Salt and sugar are the two major parts of the sure. Sugar for a little sweetness and flavor and salt for the same. The salt is also going to draw moisture out of the salmon. Make sure to use kosher salt. Iodized, or table salt, is too salty. Normally the salt to sugar ratio is higher compared to this recipe, but because of the bourbon and extra seasoning being added, we are reducing the amount of sugar.
The idea of the curing process to press the salt and other seasonings into the meat. We’re going to do this by wrapping the seasoned fish with plastic wrap, and then by pressing it down with a weight on top.

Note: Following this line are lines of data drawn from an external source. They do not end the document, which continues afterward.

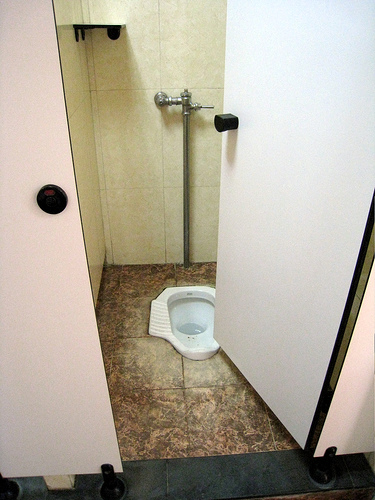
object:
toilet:
[143, 286, 220, 356]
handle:
[192, 102, 217, 114]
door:
[210, 3, 373, 456]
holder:
[74, 23, 124, 46]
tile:
[120, 388, 187, 457]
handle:
[211, 116, 239, 132]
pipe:
[182, 106, 193, 276]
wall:
[84, 47, 153, 244]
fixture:
[152, 89, 177, 110]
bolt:
[34, 185, 71, 216]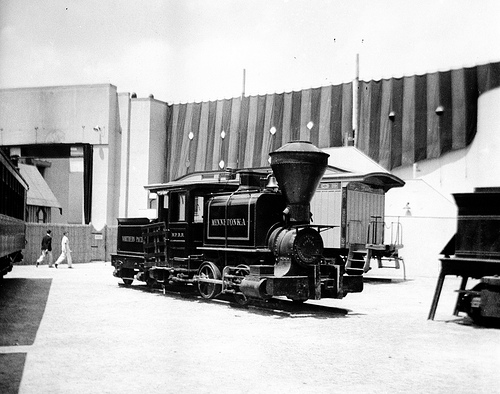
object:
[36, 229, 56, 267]
man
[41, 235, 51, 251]
coat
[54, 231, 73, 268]
peopel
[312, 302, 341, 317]
shadows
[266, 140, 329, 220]
stack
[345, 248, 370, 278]
steps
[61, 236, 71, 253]
shirt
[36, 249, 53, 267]
pants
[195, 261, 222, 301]
wheel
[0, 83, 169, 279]
building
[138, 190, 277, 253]
cab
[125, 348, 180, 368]
ground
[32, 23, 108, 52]
sky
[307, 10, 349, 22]
clouds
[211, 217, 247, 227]
lettering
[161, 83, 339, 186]
fence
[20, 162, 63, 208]
tent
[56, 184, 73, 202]
wall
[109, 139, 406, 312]
locomotive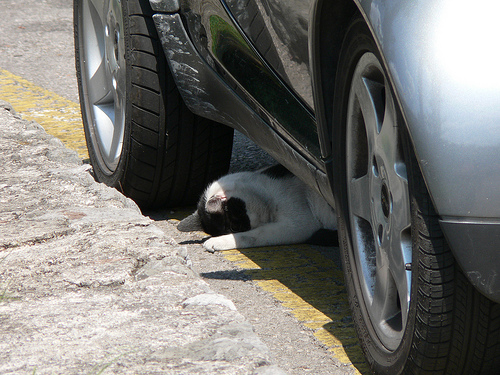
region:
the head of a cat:
[175, 178, 287, 259]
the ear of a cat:
[158, 175, 281, 256]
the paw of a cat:
[192, 227, 249, 301]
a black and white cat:
[138, 167, 262, 275]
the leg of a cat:
[206, 198, 298, 261]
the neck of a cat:
[226, 156, 296, 233]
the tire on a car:
[300, 57, 481, 370]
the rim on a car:
[340, 111, 452, 334]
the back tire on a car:
[63, 15, 219, 218]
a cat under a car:
[147, 85, 371, 292]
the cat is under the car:
[151, 142, 355, 299]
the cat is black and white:
[167, 159, 325, 266]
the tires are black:
[325, 35, 443, 337]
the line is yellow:
[2, 50, 82, 160]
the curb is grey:
[18, 187, 252, 355]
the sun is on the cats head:
[183, 156, 230, 246]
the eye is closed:
[177, 212, 257, 242]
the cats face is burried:
[170, 171, 277, 255]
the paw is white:
[190, 230, 238, 260]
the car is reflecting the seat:
[236, 1, 338, 129]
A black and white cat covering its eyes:
[173, 167, 300, 257]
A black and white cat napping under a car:
[76, 29, 361, 349]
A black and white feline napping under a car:
[108, 64, 368, 301]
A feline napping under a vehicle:
[148, 138, 363, 263]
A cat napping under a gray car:
[173, 133, 367, 266]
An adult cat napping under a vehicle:
[156, 145, 382, 292]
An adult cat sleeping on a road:
[171, 160, 326, 295]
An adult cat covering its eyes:
[175, 167, 285, 252]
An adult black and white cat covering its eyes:
[172, 162, 292, 267]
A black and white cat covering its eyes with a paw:
[180, 166, 289, 255]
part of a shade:
[297, 272, 337, 329]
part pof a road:
[271, 308, 291, 351]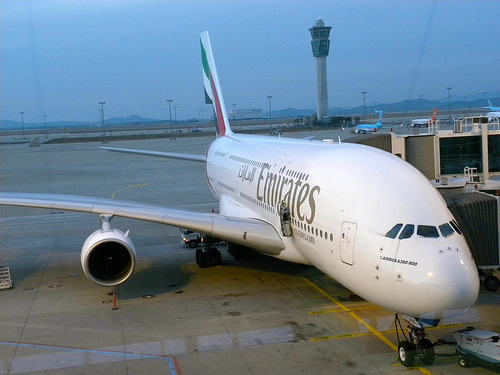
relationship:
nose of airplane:
[421, 252, 483, 312] [0, 31, 500, 367]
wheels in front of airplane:
[400, 339, 435, 366] [0, 31, 500, 367]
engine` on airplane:
[80, 229, 137, 289] [0, 31, 500, 367]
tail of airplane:
[200, 30, 233, 137] [0, 31, 500, 367]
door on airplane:
[340, 220, 357, 266] [0, 31, 500, 367]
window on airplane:
[329, 233, 335, 240] [0, 31, 500, 367]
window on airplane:
[319, 230, 324, 237] [0, 31, 500, 367]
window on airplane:
[308, 225, 311, 232] [0, 31, 500, 367]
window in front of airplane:
[416, 225, 440, 239] [0, 31, 500, 367]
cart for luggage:
[436, 134, 483, 184] [440, 140, 480, 172]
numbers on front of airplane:
[397, 259, 418, 267] [0, 31, 500, 367]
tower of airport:
[309, 19, 333, 125] [0, 107, 499, 374]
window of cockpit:
[416, 225, 440, 239] [377, 205, 466, 254]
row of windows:
[213, 151, 312, 182] [215, 152, 308, 182]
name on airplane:
[257, 164, 323, 225] [0, 31, 500, 367]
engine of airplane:
[80, 229, 137, 289] [0, 31, 500, 367]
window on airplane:
[416, 225, 440, 239] [0, 31, 500, 367]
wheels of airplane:
[400, 339, 435, 366] [0, 31, 500, 367]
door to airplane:
[340, 220, 357, 266] [0, 31, 500, 367]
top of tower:
[315, 18, 324, 26] [309, 19, 333, 125]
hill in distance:
[330, 98, 500, 116] [1, 0, 498, 129]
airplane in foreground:
[0, 31, 500, 367] [4, 120, 499, 374]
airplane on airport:
[0, 31, 500, 367] [0, 107, 499, 374]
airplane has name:
[0, 31, 500, 367] [257, 164, 323, 225]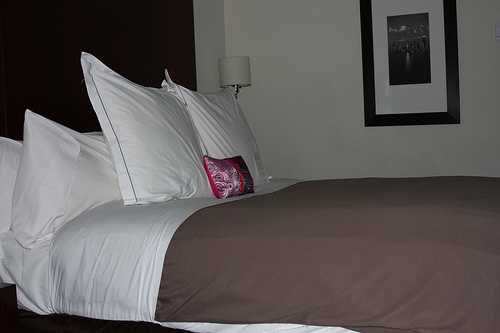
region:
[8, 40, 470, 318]
a bed with white pillows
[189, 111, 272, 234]
a small pink pillow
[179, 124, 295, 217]
a small decorative pillow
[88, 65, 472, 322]
a brown blanet on a bed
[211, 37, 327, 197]
a lamp next to a bed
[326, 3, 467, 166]
a picture on a while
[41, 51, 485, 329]
this is a bed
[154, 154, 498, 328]
taupe comforter on bed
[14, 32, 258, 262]
multiple pillows on bed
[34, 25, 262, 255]
the pillows are white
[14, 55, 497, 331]
the bed is made up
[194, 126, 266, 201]
pink pillow on bed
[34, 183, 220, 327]
white sheet on bed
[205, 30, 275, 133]
lamp next to bed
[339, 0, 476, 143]
picture on the wall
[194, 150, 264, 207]
Small pillow on the bed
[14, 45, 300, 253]
Main white pillows on the bed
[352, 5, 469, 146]
Picture on the wall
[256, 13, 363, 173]
Wall painted pure white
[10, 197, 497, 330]
Blankets tucked under the bed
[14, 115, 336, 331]
Sheet is turned down over blanket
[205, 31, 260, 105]
Lamp in corner is not on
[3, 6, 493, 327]
Simple yet comfortable room with bed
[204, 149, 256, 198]
small pink decorative pillow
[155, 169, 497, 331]
brown blanket covering the bed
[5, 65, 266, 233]
white pillows at the head of the bed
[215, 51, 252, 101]
a lamp next to the bed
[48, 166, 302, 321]
white sheet folded over the brown blanket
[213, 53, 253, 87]
white lampshade of a lamp near the bed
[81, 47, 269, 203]
two large white pillows on the bed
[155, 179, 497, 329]
brown blanket tucked in on the sides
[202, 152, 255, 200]
the small pink pillow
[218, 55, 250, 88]
the white lamp shade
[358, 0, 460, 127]
the picture is hanging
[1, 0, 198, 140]
the dark head board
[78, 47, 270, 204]
the two pillows behind the pink pillow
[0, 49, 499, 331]
the made up bed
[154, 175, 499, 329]
the brown colored blanket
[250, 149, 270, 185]
the small white piece of paper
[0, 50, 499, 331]
the pillows on the bed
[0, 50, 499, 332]
the made up beds with a lot of pillows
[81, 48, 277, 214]
two fluffy white bed pillows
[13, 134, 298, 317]
white cotton sheets on bed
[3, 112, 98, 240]
two extra bed pillows on bed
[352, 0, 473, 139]
a framed black and white picture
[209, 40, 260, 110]
a small lamp with a white lampshade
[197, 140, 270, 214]
a shiny colorful pillow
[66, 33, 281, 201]
two large white pillows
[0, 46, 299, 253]
a stack of pillows on a bed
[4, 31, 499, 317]
a bed with several pillows and sheets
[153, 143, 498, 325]
a brown comforter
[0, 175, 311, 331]
a white folded sheet on a bed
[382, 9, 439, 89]
a small black and white picture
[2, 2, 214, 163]
a dark colored headboard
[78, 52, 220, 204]
white pillow on bed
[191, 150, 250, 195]
pink colored pillow on the bed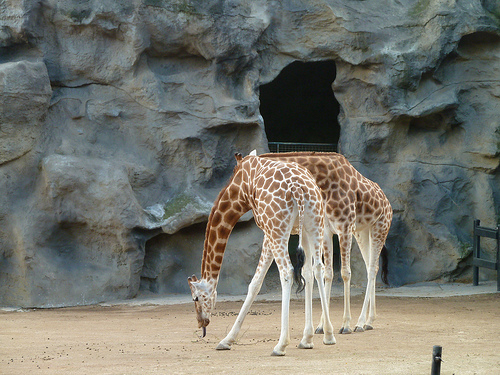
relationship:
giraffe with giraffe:
[183, 155, 335, 368] [229, 148, 392, 335]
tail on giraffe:
[289, 231, 312, 290] [182, 150, 324, 357]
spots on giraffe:
[188, 151, 325, 279] [183, 155, 335, 368]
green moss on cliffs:
[156, 189, 192, 219] [1, 0, 497, 299]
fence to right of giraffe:
[467, 198, 499, 301] [183, 155, 335, 368]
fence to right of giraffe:
[467, 198, 499, 301] [229, 148, 392, 335]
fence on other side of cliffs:
[467, 216, 499, 295] [5, 0, 497, 291]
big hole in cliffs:
[250, 54, 343, 154] [5, 0, 497, 291]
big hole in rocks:
[256, 54, 342, 154] [15, 40, 227, 225]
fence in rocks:
[268, 143, 338, 153] [1, 1, 497, 312]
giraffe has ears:
[171, 152, 367, 366] [181, 274, 205, 290]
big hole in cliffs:
[256, 54, 342, 154] [1, 0, 497, 299]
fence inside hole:
[268, 143, 338, 153] [250, 46, 360, 161]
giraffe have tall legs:
[229, 149, 390, 335] [262, 197, 294, 358]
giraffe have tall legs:
[229, 149, 390, 335] [216, 222, 273, 357]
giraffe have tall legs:
[229, 149, 390, 335] [302, 194, 337, 345]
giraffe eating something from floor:
[171, 149, 391, 331] [0, 293, 497, 374]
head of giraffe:
[180, 270, 219, 338] [150, 136, 402, 361]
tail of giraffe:
[294, 193, 304, 293] [183, 155, 335, 368]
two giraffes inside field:
[176, 124, 410, 366] [42, 304, 162, 370]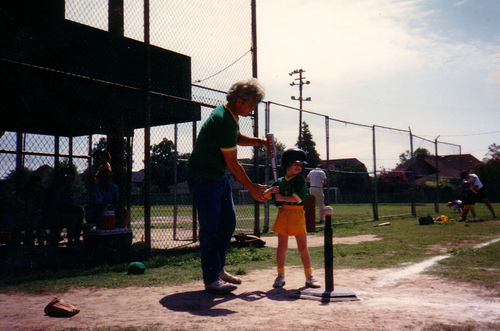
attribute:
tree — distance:
[294, 121, 322, 161]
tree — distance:
[141, 134, 179, 195]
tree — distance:
[144, 134, 189, 196]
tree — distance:
[383, 132, 448, 221]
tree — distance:
[292, 117, 322, 164]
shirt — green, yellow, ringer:
[189, 102, 239, 182]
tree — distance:
[483, 139, 499, 224]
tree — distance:
[152, 131, 175, 178]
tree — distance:
[50, 147, 101, 262]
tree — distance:
[374, 127, 461, 212]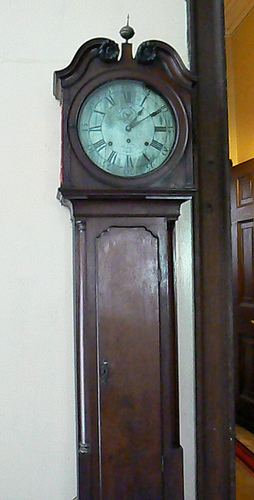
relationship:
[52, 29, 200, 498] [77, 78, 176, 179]
clock has clock face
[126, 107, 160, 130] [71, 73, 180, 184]
hands on clock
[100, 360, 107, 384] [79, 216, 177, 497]
handle on door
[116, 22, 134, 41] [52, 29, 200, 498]
decoration on clock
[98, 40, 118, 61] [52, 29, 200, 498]
decoration on clock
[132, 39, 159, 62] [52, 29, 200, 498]
rosettes on clock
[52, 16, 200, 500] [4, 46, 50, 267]
clock against wall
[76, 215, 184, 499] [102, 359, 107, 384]
door has handle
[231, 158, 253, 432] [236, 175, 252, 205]
door has bevels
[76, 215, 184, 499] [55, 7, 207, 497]
door on clock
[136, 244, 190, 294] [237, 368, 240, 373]
reflection of people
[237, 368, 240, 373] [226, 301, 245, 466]
people in mirror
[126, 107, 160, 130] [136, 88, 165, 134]
hands pointing 1:10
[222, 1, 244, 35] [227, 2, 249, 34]
trimming with border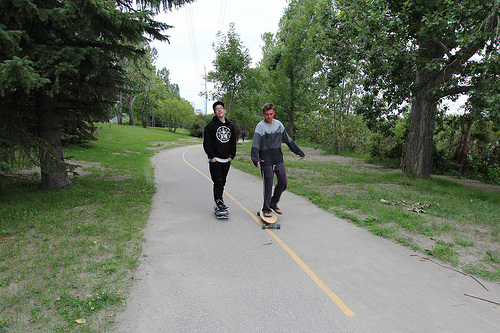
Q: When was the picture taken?
A: Daytime.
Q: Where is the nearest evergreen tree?
A: To the left of the men.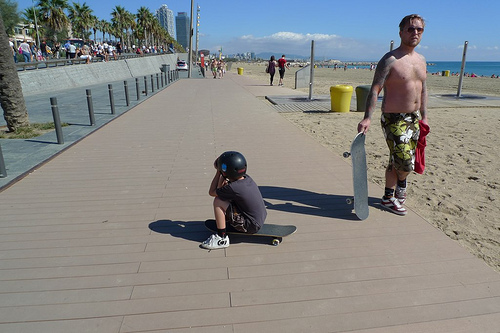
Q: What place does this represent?
A: It represents the beach.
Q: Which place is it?
A: It is a beach.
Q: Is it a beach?
A: Yes, it is a beach.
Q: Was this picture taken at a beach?
A: Yes, it was taken in a beach.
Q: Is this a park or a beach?
A: It is a beach.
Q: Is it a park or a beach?
A: It is a beach.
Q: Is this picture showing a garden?
A: No, the picture is showing a beach.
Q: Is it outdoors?
A: Yes, it is outdoors.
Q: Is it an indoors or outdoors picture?
A: It is outdoors.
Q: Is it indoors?
A: No, it is outdoors.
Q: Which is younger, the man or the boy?
A: The boy is younger than the man.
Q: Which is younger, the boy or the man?
A: The boy is younger than the man.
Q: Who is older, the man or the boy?
A: The man is older than the boy.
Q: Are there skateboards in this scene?
A: Yes, there is a skateboard.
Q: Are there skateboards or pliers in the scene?
A: Yes, there is a skateboard.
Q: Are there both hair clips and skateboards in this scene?
A: No, there is a skateboard but no hair clips.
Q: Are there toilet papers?
A: No, there are no toilet papers.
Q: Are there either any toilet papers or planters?
A: No, there are no toilet papers or planters.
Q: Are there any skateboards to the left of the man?
A: Yes, there is a skateboard to the left of the man.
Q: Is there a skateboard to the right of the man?
A: No, the skateboard is to the left of the man.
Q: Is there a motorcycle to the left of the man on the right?
A: No, there is a skateboard to the left of the man.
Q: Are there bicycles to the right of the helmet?
A: No, there is a skateboard to the right of the helmet.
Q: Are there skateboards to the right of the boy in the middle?
A: Yes, there is a skateboard to the right of the boy.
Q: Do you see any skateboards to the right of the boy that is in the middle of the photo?
A: Yes, there is a skateboard to the right of the boy.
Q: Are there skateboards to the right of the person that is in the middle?
A: Yes, there is a skateboard to the right of the boy.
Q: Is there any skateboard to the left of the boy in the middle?
A: No, the skateboard is to the right of the boy.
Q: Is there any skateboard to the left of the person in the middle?
A: No, the skateboard is to the right of the boy.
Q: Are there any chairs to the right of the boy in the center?
A: No, there is a skateboard to the right of the boy.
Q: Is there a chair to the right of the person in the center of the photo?
A: No, there is a skateboard to the right of the boy.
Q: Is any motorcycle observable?
A: No, there are no motorcycles.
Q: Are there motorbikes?
A: No, there are no motorbikes.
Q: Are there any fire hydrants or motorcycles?
A: No, there are no motorcycles or fire hydrants.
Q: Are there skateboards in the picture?
A: Yes, there is a skateboard.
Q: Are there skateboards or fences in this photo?
A: Yes, there is a skateboard.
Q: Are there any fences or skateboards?
A: Yes, there is a skateboard.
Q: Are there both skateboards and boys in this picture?
A: Yes, there are both a skateboard and a boy.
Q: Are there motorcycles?
A: No, there are no motorcycles.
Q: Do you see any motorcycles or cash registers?
A: No, there are no motorcycles or cash registers.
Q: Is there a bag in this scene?
A: No, there are no bags.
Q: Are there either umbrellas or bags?
A: No, there are no bags or umbrellas.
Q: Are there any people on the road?
A: Yes, there are people on the road.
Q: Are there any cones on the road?
A: No, there are people on the road.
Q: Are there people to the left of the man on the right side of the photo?
A: Yes, there is a person to the left of the man.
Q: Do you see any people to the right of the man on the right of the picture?
A: No, the person is to the left of the man.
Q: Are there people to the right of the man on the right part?
A: No, the person is to the left of the man.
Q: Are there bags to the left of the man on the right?
A: No, there is a person to the left of the man.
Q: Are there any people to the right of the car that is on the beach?
A: Yes, there is a person to the right of the car.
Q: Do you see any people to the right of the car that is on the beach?
A: Yes, there is a person to the right of the car.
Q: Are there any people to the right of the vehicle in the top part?
A: Yes, there is a person to the right of the car.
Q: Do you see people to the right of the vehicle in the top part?
A: Yes, there is a person to the right of the car.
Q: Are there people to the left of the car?
A: No, the person is to the right of the car.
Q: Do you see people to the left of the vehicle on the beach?
A: No, the person is to the right of the car.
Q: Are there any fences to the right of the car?
A: No, there is a person to the right of the car.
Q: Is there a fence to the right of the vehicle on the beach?
A: No, there is a person to the right of the car.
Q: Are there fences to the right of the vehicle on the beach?
A: No, there is a person to the right of the car.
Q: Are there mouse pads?
A: No, there are no mouse pads.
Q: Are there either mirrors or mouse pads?
A: No, there are no mouse pads or mirrors.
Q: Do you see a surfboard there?
A: No, there are no surfboards.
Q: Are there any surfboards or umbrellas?
A: No, there are no surfboards or umbrellas.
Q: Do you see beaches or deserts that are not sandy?
A: No, there is a beach but it is sandy.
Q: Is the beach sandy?
A: Yes, the beach is sandy.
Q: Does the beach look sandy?
A: Yes, the beach is sandy.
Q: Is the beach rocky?
A: No, the beach is sandy.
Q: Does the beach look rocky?
A: No, the beach is sandy.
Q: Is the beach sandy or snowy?
A: The beach is sandy.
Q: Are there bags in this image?
A: No, there are no bags.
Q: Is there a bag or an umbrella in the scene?
A: No, there are no bags or umbrellas.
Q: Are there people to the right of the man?
A: Yes, there are people to the right of the man.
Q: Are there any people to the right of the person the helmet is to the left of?
A: Yes, there are people to the right of the man.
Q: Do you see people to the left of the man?
A: No, the people are to the right of the man.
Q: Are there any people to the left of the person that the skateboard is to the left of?
A: No, the people are to the right of the man.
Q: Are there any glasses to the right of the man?
A: No, there are people to the right of the man.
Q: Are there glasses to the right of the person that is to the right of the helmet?
A: No, there are people to the right of the man.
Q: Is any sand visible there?
A: Yes, there is sand.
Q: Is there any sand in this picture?
A: Yes, there is sand.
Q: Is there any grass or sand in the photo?
A: Yes, there is sand.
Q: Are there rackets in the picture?
A: No, there are no rackets.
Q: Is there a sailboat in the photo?
A: No, there are no sailboats.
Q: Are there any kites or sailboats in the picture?
A: No, there are no sailboats or kites.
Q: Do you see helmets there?
A: Yes, there is a helmet.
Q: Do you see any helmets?
A: Yes, there is a helmet.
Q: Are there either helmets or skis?
A: Yes, there is a helmet.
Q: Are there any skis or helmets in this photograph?
A: Yes, there is a helmet.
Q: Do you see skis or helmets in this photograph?
A: Yes, there is a helmet.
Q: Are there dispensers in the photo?
A: No, there are no dispensers.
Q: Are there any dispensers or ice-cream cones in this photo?
A: No, there are no dispensers or ice-cream cones.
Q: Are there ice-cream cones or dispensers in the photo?
A: No, there are no dispensers or ice-cream cones.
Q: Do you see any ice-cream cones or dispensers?
A: No, there are no dispensers or ice-cream cones.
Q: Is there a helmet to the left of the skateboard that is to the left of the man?
A: Yes, there is a helmet to the left of the skateboard.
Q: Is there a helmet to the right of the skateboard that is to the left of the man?
A: No, the helmet is to the left of the skateboard.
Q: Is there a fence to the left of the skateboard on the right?
A: No, there is a helmet to the left of the skateboard.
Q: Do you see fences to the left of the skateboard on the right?
A: No, there is a helmet to the left of the skateboard.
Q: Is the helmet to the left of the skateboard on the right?
A: Yes, the helmet is to the left of the skateboard.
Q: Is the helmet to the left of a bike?
A: No, the helmet is to the left of the skateboard.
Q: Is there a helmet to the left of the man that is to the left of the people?
A: Yes, there is a helmet to the left of the man.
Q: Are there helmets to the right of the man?
A: No, the helmet is to the left of the man.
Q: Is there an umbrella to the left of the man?
A: No, there is a helmet to the left of the man.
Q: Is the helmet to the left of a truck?
A: No, the helmet is to the left of a man.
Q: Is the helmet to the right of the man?
A: No, the helmet is to the left of the man.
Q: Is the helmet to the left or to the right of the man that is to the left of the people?
A: The helmet is to the left of the man.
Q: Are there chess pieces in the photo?
A: No, there are no chess pieces.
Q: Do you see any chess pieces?
A: No, there are no chess pieces.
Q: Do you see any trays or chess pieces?
A: No, there are no chess pieces or trays.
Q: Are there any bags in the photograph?
A: No, there are no bags.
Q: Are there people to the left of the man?
A: Yes, there is a person to the left of the man.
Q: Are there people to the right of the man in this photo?
A: No, the person is to the left of the man.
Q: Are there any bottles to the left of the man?
A: No, there is a person to the left of the man.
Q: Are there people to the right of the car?
A: Yes, there is a person to the right of the car.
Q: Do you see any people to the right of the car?
A: Yes, there is a person to the right of the car.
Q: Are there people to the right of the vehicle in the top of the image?
A: Yes, there is a person to the right of the car.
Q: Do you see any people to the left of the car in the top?
A: No, the person is to the right of the car.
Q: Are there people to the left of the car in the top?
A: No, the person is to the right of the car.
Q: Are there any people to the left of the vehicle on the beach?
A: No, the person is to the right of the car.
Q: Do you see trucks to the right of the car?
A: No, there is a person to the right of the car.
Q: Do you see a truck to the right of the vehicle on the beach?
A: No, there is a person to the right of the car.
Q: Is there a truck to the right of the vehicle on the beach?
A: No, there is a person to the right of the car.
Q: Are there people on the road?
A: Yes, there are people on the road.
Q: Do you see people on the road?
A: Yes, there are people on the road.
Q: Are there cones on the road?
A: No, there are people on the road.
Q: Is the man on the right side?
A: Yes, the man is on the right of the image.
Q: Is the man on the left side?
A: No, the man is on the right of the image.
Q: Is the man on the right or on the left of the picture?
A: The man is on the right of the image.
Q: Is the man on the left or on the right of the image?
A: The man is on the right of the image.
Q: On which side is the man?
A: The man is on the right of the image.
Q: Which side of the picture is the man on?
A: The man is on the right of the image.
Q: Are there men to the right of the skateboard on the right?
A: Yes, there is a man to the right of the skateboard.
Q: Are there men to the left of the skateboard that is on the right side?
A: No, the man is to the right of the skateboard.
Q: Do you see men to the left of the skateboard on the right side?
A: No, the man is to the right of the skateboard.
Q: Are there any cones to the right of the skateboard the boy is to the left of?
A: No, there is a man to the right of the skateboard.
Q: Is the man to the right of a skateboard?
A: Yes, the man is to the right of a skateboard.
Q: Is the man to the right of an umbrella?
A: No, the man is to the right of a skateboard.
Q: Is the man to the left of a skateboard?
A: No, the man is to the right of a skateboard.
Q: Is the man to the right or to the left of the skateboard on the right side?
A: The man is to the right of the skateboard.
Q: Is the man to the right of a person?
A: Yes, the man is to the right of a person.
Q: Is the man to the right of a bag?
A: No, the man is to the right of a person.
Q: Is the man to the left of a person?
A: No, the man is to the right of a person.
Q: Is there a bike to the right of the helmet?
A: No, there is a man to the right of the helmet.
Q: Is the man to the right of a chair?
A: No, the man is to the right of the helmet.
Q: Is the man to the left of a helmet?
A: No, the man is to the right of a helmet.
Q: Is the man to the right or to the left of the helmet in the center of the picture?
A: The man is to the right of the helmet.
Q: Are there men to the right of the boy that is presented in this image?
A: Yes, there is a man to the right of the boy.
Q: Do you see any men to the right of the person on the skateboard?
A: Yes, there is a man to the right of the boy.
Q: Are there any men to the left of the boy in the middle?
A: No, the man is to the right of the boy.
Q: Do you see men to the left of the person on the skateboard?
A: No, the man is to the right of the boy.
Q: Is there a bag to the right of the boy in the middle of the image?
A: No, there is a man to the right of the boy.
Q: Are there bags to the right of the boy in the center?
A: No, there is a man to the right of the boy.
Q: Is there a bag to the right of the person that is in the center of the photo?
A: No, there is a man to the right of the boy.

In a baking dish, lay plastic wrap in the bottom and spread out the cure along with some of the bourbon. Place the fish in the pan and top the fish with more cure. Wrap the fish as tightly as possible as plastic wrap. Place another baking dish on top of the fish to press. There should be 1-2 lb of weight on top of the salmon. (If you have a vacuum sealer, use it instead of wrapping in plastic wrap)
The waiting game:
Now that the cure has been applied and the salmon is wrapped, place it in the fridge. The curing process will take a few days. Allow 24-36 hours for a medium cure, and 48 up to 72 hours for a hard cure. During this time, flip the salmon every 12 hours to allow the flavors and salt cure to evenly distribute throughout the fish. A medium cure will have a softer texture and have a milder flavor. A hard cure will result in a stiffer salmon, and will also be saltier. I like using a hard cure on my salmon because cured salmon is supposed to be salty. This way when you eat it later, you won’t need to add any extra seasoning.
When the salmon has cured, its time to take off the extra seasoning and salt that did not get absorbed into the flesh. Simply rinse the fish under cold water. Then pat the meat dry as best you can with paper towel. If time allows, place the cured salmon back in the fridge unwrapped for a few hours. Think of this as a resting time similar to when cooking a steak. The salt and other flavors will distribute more evenly with this process. This surface will dry out a little more as well.
Days after the process started, it’s now time to enjoy the cured salmon. Using a very sharp knife, slice the salmon against the grain of the flesh, as thin as possible. Big hunks of cured salmon are not desirable and the thin slices are still packed with flavor. Serve your salmon with all the classic fixins. Cocktail bread or bagels, capers, dill and of course, a few lemon wedges.
Bourbon Cured Salmon Gravlax
Reel it on in! This Bourbon Cured Salmon is a 3-day process leaving you with a plate full of rich, meaty, peppery bites of delicious gravlax.
2 Lb Center Cut Salmon Filet
1/4 Cup or 1 Jar
1 Cup Kosher Salt
1/4 Cup Sugar, Granulated
Lay out saran wrap in a casserole dish.
Add half of the cure ingredients to the pan and place the fish on top.
Add remaining cure ingredients to the top of the fish.
Wrap the saran wrap tightly around the fish and add more sheet to make sure that it is well sealed.
Leave the fish in the baking dish and place a press on top. This press will stay on top throughout the curing process.
Refrigerate for 72 hours (3 days). Flip the salmon every 24 hours.
Remove the saran wrap and, under cold water, rinse the remaining salt and seasonings off the fish. Pat it dry with paper towel.
Slice very thin and serve with bagels and cream cheese or a cheese plate.